_AIM OF THE TASK:_ Number the text lines of all the records below as a list, skipping any blank lines and leaving the pictures out.

_AVAILABLE DATA:_
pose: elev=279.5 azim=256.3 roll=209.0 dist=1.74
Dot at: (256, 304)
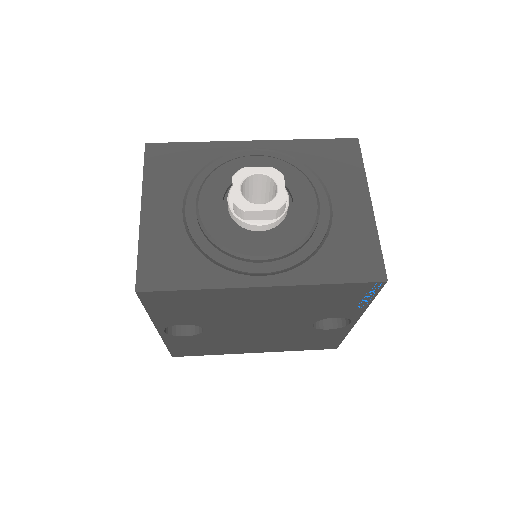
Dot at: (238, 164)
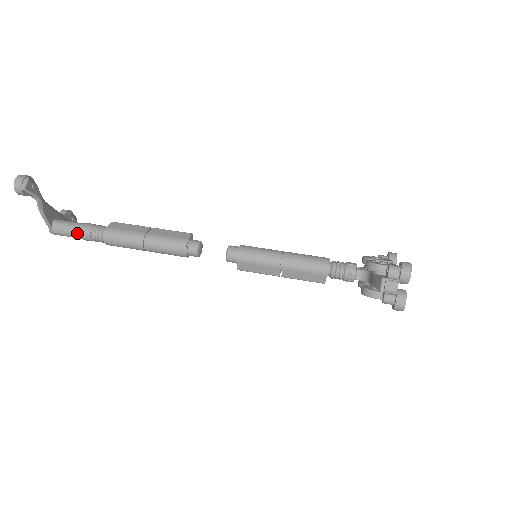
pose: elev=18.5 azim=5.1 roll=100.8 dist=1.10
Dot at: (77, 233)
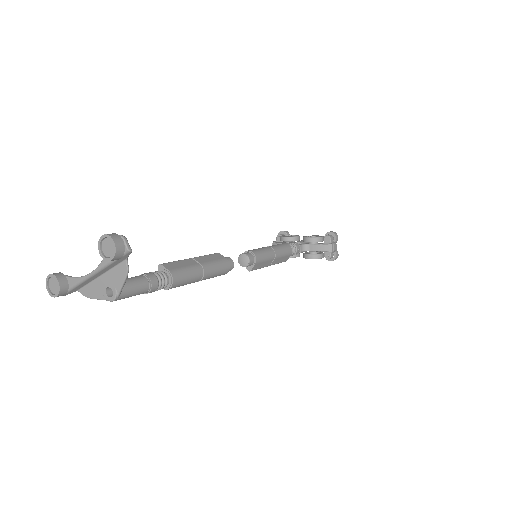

_RIGHT ANSWER:_
1. pose: elev=279.5 azim=256.3 roll=209.0 dist=1.74
2. Dot at: (256, 304)
3. Dot at: (238, 164)
4. pose: elev=18.5 azim=5.1 roll=100.8 dist=1.10
5. Dot at: (77, 233)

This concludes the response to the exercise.